• **Description of the task**
Below are some records. Return exactly the lines from the one containing "right eye: (69, 113)" through the one containing "nose: (218, 132)", both included, and only those.

• **Supplied records**
[Start of Attachment]
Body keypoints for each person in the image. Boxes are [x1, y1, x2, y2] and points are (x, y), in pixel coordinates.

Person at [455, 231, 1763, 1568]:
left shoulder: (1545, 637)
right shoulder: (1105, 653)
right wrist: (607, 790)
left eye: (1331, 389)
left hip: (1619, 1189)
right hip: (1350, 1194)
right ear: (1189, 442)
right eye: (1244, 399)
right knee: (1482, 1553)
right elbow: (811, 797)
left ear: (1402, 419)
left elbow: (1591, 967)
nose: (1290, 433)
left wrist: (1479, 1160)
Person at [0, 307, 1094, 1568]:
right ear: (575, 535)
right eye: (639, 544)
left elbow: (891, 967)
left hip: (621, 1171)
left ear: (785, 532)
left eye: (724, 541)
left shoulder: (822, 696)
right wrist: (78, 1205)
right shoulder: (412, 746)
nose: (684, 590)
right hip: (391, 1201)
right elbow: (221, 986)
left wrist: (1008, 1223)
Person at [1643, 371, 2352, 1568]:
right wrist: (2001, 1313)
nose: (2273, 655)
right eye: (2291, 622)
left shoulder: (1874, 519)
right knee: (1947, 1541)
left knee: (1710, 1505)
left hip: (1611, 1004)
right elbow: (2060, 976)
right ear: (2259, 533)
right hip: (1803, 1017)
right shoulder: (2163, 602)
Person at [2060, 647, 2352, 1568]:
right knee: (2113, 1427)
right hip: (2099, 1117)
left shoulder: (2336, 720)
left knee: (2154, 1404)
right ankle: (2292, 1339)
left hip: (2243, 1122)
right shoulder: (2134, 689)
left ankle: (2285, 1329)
[End of Attachment]
[Start of Attachment]
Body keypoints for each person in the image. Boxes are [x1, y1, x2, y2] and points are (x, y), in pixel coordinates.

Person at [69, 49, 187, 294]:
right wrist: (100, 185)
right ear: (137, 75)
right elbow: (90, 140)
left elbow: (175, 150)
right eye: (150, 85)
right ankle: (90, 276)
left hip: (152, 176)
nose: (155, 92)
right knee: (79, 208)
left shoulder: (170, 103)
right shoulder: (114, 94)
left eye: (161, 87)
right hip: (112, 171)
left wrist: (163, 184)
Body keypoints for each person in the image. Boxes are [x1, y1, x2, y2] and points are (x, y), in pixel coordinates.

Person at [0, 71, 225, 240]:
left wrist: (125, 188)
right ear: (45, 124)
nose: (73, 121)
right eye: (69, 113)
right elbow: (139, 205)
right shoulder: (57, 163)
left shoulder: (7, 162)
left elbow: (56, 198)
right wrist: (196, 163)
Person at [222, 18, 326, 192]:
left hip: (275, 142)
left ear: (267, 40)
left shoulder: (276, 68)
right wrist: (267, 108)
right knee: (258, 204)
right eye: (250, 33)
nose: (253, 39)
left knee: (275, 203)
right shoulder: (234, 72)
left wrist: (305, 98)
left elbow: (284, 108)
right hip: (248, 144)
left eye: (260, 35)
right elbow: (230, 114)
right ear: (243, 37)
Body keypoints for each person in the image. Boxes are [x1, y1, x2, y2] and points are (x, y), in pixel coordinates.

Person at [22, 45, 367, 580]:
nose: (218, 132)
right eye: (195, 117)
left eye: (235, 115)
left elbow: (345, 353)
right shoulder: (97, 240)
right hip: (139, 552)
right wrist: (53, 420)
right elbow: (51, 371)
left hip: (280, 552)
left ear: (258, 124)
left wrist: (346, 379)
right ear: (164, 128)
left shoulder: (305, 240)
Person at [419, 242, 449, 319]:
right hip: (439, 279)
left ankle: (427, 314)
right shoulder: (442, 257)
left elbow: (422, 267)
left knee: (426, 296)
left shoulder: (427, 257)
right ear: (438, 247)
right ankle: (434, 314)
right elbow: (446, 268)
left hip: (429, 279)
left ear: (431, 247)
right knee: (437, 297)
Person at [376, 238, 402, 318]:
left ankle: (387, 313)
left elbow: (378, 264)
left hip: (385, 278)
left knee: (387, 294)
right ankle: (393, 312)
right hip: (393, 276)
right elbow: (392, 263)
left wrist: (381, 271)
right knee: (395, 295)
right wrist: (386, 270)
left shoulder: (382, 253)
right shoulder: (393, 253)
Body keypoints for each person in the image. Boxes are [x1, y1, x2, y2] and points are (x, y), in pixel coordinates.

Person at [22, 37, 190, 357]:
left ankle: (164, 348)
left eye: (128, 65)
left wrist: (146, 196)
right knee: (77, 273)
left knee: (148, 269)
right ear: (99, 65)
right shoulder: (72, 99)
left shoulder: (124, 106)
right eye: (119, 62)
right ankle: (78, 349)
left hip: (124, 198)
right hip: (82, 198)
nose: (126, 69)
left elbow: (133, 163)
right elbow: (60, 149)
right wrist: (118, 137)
[End of Attachment]
[Start of Attachment]
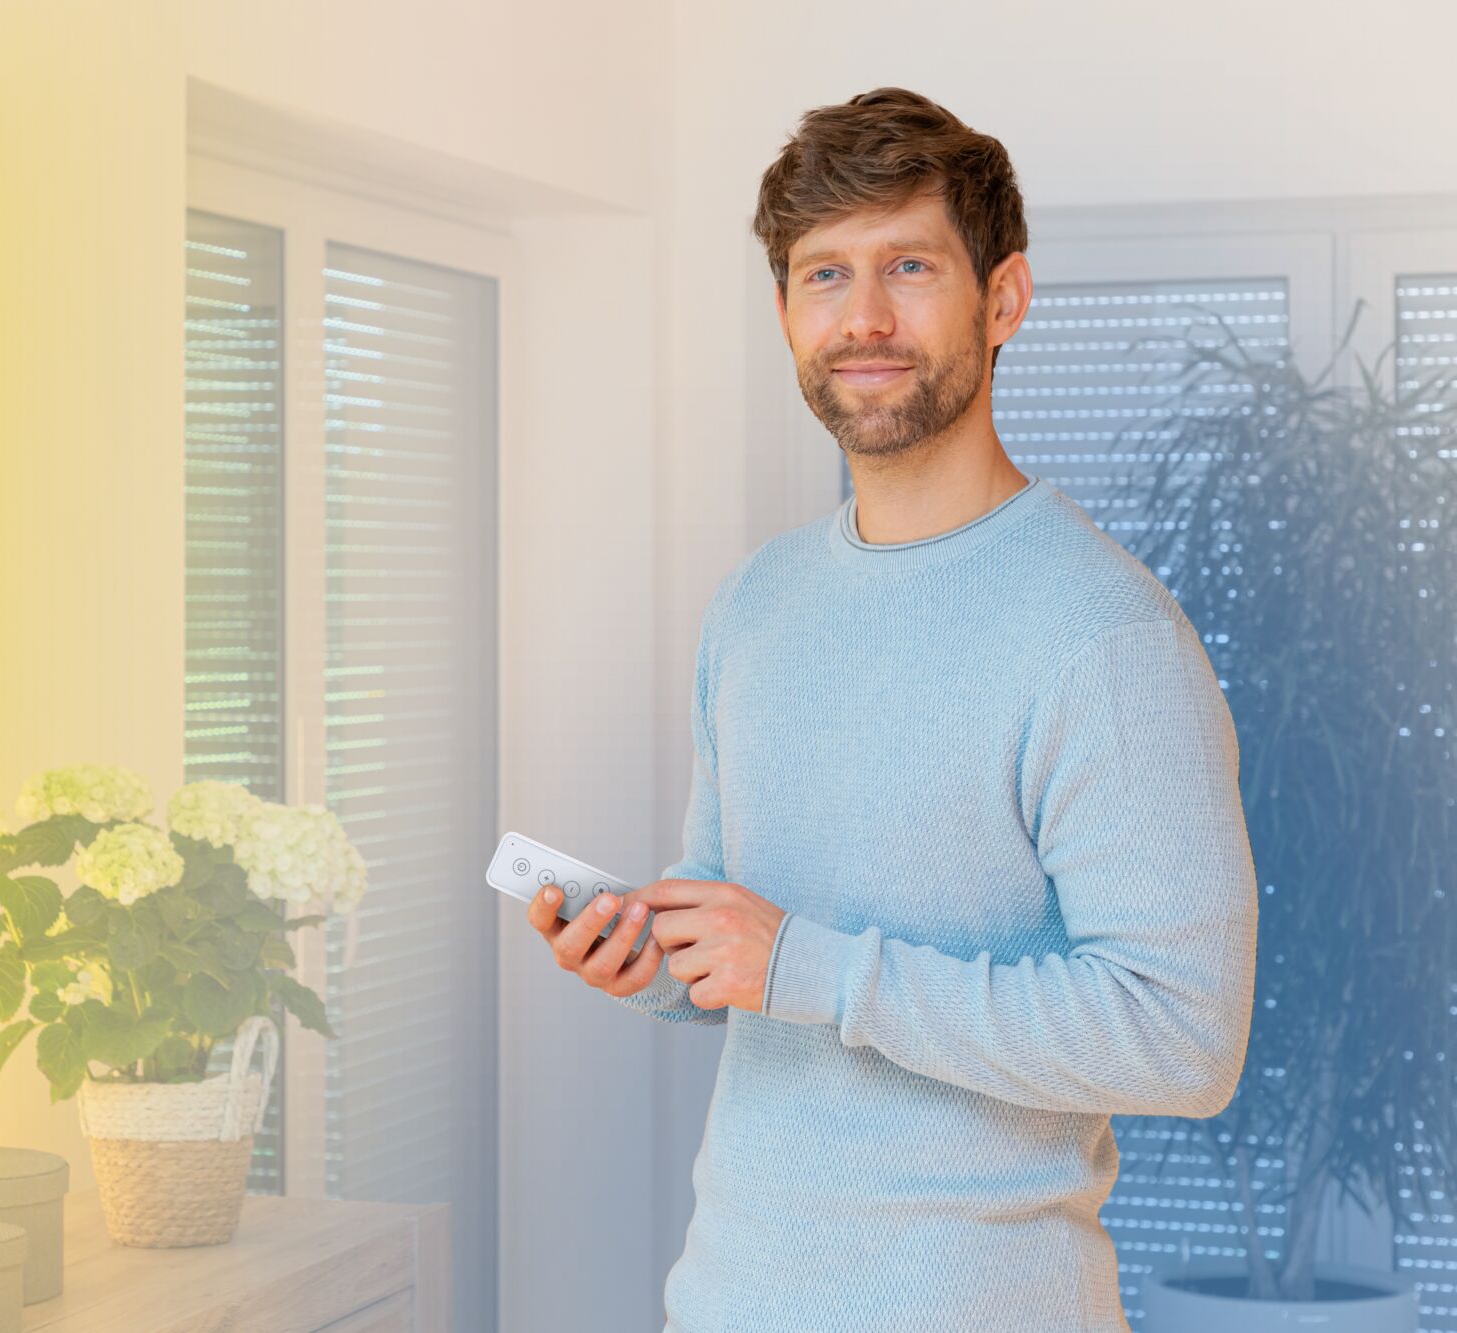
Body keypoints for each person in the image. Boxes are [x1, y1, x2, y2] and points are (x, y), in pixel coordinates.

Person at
[End of Attachment]
• **Exercise solution**
right eye: (69, 113)
right elbow: (139, 205)
right shoulder: (57, 163)
left shoulder: (7, 162)
left elbow: (56, 198)
right wrist: (196, 163)
Person at [222, 18, 326, 192]:
left hip: (275, 142)
left ear: (267, 40)
left shoulder: (276, 68)
right wrist: (267, 108)
right knee: (258, 204)
right eye: (250, 33)
nose: (253, 39)
left knee: (275, 203)
right shoulder: (234, 72)
left wrist: (305, 98)
left elbow: (284, 108)
right hip: (248, 144)
left eye: (260, 35)
right elbow: (230, 114)
right ear: (243, 37)
Body keypoints for each person in the image. Boxes are [x1, y1, x2, y2] and points are (x, y), in pixel coordinates.

Person at [22, 45, 367, 580]:
nose: (218, 132)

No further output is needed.